Problem requirements: In the material, substitute "Videoanruf" for every occurrence of "Videocall" and reproduce all the lines with no other changes.

Source data:
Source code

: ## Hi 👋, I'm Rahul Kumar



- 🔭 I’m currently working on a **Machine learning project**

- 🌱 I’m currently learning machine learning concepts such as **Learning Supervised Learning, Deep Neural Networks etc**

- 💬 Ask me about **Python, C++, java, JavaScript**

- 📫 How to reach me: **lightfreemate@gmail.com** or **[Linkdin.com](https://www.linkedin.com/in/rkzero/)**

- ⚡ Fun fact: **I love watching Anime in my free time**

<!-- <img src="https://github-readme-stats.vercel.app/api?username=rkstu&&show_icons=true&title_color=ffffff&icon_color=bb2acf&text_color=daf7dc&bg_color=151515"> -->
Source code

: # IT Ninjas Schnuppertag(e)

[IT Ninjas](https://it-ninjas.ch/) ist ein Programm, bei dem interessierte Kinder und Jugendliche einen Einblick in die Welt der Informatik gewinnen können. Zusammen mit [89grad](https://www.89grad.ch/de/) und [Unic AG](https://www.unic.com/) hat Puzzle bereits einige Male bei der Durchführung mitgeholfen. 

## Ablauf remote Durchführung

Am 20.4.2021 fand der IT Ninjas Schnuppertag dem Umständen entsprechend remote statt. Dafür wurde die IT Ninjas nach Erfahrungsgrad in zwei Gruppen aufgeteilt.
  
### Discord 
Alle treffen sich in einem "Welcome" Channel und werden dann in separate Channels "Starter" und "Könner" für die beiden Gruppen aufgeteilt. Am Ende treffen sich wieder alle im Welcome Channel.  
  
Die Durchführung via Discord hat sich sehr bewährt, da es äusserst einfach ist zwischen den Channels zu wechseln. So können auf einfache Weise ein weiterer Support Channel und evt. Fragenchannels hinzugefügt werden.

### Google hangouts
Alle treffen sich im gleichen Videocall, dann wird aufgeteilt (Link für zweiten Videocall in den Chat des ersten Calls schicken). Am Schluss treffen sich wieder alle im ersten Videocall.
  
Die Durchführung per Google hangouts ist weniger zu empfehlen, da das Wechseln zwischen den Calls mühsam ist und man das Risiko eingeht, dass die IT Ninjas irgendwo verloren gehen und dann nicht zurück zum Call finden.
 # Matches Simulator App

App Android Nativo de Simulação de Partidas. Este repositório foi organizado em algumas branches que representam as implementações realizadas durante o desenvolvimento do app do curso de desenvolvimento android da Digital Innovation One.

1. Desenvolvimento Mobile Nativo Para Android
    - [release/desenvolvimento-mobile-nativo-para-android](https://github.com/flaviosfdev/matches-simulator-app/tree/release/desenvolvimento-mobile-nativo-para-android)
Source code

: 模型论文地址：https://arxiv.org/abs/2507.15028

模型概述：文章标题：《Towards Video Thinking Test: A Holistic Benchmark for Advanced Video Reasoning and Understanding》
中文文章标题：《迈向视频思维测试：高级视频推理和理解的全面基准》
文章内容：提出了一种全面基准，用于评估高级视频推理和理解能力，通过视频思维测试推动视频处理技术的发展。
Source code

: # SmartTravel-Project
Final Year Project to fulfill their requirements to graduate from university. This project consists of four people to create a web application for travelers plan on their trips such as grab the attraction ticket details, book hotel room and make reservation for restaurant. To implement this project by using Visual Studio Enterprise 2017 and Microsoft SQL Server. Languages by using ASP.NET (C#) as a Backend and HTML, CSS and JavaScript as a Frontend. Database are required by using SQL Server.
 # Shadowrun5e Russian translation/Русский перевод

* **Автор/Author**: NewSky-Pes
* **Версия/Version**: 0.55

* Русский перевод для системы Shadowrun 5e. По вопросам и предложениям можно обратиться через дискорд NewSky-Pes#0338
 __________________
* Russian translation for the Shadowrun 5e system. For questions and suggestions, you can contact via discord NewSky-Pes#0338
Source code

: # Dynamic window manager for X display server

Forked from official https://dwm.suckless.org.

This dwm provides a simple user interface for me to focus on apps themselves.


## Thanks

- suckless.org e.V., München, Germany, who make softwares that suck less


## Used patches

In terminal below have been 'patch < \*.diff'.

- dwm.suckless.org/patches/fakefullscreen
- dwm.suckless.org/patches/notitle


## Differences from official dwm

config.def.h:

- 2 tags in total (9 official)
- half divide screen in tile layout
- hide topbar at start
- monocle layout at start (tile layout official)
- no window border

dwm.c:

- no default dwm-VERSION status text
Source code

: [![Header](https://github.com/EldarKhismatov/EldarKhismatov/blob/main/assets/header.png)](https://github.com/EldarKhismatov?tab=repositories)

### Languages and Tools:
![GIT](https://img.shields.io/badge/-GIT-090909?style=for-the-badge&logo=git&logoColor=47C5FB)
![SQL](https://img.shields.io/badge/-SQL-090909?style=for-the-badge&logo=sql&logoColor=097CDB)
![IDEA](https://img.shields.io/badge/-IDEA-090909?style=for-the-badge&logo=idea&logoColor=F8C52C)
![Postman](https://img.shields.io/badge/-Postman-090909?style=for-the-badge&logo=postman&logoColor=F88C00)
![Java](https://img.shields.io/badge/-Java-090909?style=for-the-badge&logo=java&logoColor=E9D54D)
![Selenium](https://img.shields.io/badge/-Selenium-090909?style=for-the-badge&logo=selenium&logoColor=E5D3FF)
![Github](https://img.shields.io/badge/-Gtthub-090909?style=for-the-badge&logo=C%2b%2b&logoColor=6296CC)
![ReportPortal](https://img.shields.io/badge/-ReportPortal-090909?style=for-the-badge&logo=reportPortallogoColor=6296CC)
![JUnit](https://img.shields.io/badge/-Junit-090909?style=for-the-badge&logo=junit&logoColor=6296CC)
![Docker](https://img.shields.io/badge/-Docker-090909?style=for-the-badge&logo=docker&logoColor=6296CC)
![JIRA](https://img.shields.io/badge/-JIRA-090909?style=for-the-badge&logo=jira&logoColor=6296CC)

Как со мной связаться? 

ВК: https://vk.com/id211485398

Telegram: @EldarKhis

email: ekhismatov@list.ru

Answer for the task:
Source code

: ## Hi 👋, I'm Rahul Kumar



- 🔭 I’m currently working on a **Machine learning project**

- 🌱 I’m currently learning machine learning concepts such as **Learning Supervised Learning, Deep Neural Networks etc**

- 💬 Ask me about **Python, C++, java, JavaScript**

- 📫 How to reach me: **lightfreemate@gmail.com** or **[Linkdin.com](https://www.linkedin.com/in/rkzero/)**

- ⚡ Fun fact: **I love watching Anime in my free time**

<!-- <img src="https://github-readme-stats.vercel.app/api?username=rkstu&&show_icons=true&title_color=ffffff&icon_color=bb2acf&text_color=daf7dc&bg_color=151515"> -->
Source code

: # IT Ninjas Schnuppertag(e)

[IT Ninjas](https://it-ninjas.ch/) ist ein Programm, bei dem interessierte Kinder und Jugendliche einen Einblick in die Welt der Informatik gewinnen können. Zusammen mit [89grad](https://www.89grad.ch/de/) und [Unic AG](https://www.unic.com/) hat Puzzle bereits einige Male bei der Durchführung mitgeholfen. 

## Ablauf remote Durchführung

Am 20.4.2021 fand der IT Ninjas Schnuppertag dem Umständen entsprechend remote statt. Dafür wurde die IT Ninjas nach Erfahrungsgrad in zwei Gruppen aufgeteilt.
  
### Discord 
Alle treffen sich in einem "Welcome" Channel und werden dann in separate Channels "Starter" und "Könner" für die beiden Gruppen aufgeteilt. Am Ende treffen sich wieder alle im Welcome Channel.  
  
Die Durchführung via Discord hat sich sehr bewährt, da es äusserst einfach ist zwischen den Channels zu wechseln. So können auf einfache Weise ein weiterer Support Channel und evt. Fragenchannels hinzugefügt werden.

### Google hangouts
Alle treffen sich im gleichen Videoanruf, dann wird aufgeteilt (Link für zweiten Videoanruf in den Chat des ersten Calls schicken). Am Schluss treffen sich wieder alle im ersten Videoanruf.
  
Die Durchführung per Google hangouts ist weniger zu empfehlen, da das Wechseln zwischen den Calls mühsam ist und man das Risiko eingeht, dass die IT Ninjas irgendwo verloren gehen und dann nicht zurück zum Call finden.
 # Matches Simulator App

App Android Nativo de Simulação de Partidas. Este repositório foi organizado em algumas branches que representam as implementações realizadas durante o desenvolvimento do app do curso de desenvolvimento android da Digital Innovation One.

1. Desenvolvimento Mobile Nativo Para Android
    - [release/desenvolvimento-mobile-nativo-para-android](https://github.com/flaviosfdev/matches-simulator-app/tree/release/desenvolvimento-mobile-nativo-para-android)
Source code

: 模型论文地址：https://arxiv.org/abs/2507.15028

模型概述：文章标题：《Towards Video Thinking Test: A Holistic Benchmark for Advanced Video Reasoning and Understanding》
中文文章标题：《迈向视频思维测试：高级视频推理和理解的全面基准》
文章内容：提出了一种全面基准，用于评估高级视频推理和理解能力，通过视频思维测试推动视频处理技术的发展。
Source code

: # SmartTravel-Project
Final Year Project to fulfill their requirements to graduate from university. This project consists of four people to create a web application for travelers plan on their trips such as grab the attraction ticket details, book hotel room and make reservation for restaurant. To implement this project by using Visual Studio Enterprise 2017 and Microsoft SQL Server. Languages by using ASP.NET (C#) as a Backend and HTML, CSS and JavaScript as a Frontend. Database are required by using SQL Server.
 # Shadowrun5e Russian translation/Русский перевод

* **Автор/Author**: NewSky-Pes
* **Версия/Version**: 0.55

* Русский перевод для системы Shadowrun 5e. По вопросам и предложениям можно обратиться через дискорд NewSky-Pes#0338
 __________________
* Russian translation for the Shadowrun 5e system. For questions and suggestions, you can contact via discord NewSky-Pes#0338
Source code

: # Dynamic window manager for X display server

Forked from official https://dwm.suckless.org.

This dwm provides a simple user interface for me to focus on apps themselves.


## Thanks

- suckless.org e.V., München, Germany, who make softwares that suck less


## Used patches

In terminal below have been 'patch < \*.diff'.

- dwm.suckless.org/patches/fakefullscreen
- dwm.suckless.org/patches/notitle


## Differences from official dwm

config.def.h:

- 2 tags in total (9 official)
- half divide screen in tile layout
- hide topbar at start
- monocle layout at start (tile layout official)
- no window border

dwm.c:

- no default dwm-VERSION status text
Source code

: [![Header](https://github.com/EldarKhismatov/EldarKhismatov/blob/main/assets/header.png)](https://github.com/EldarKhismatov?tab=repositories)

### Languages and Tools:
![GIT](https://img.shields.io/badge/-GIT-090909?style=for-the-badge&logo=git&logoColor=47C5FB)
![SQL](https://img.shields.io/badge/-SQL-090909?style=for-the-badge&logo=sql&logoColor=097CDB)
![IDEA](https://img.shields.io/badge/-IDEA-090909?style=for-the-badge&logo=idea&logoColor=F8C52C)
![Postman](https://img.shields.io/badge/-Postman-090909?style=for-the-badge&logo=postman&logoColor=F88C00)
![Java](https://img.shields.io/badge/-Java-090909?style=for-the-badge&logo=java&logoColor=E9D54D)
![Selenium](https://img.shields.io/badge/-Selenium-090909?style=for-the-badge&logo=selenium&logoColor=E5D3FF)
![Github](https://img.shields.io/badge/-Gtthub-090909?style=for-the-badge&logo=C%2b%2b&logoColor=6296CC)
![ReportPortal](https://img.shields.io/badge/-ReportPortal-090909?style=for-the-badge&logo=reportPortallogoColor=6296CC)
![JUnit](https://img.shields.io/badge/-Junit-090909?style=for-the-badge&logo=junit&logoColor=6296CC)
![Docker](https://img.shields.io/badge/-Docker-090909?style=for-the-badge&logo=docker&logoColor=6296CC)
![JIRA](https://img.shields.io/badge/-JIRA-090909?style=for-the-badge&logo=jira&logoColor=6296CC)

Как со мной связаться? 

ВК: https://vk.com/id211485398

Telegram: @EldarKhis

email: ekhismatov@list.ru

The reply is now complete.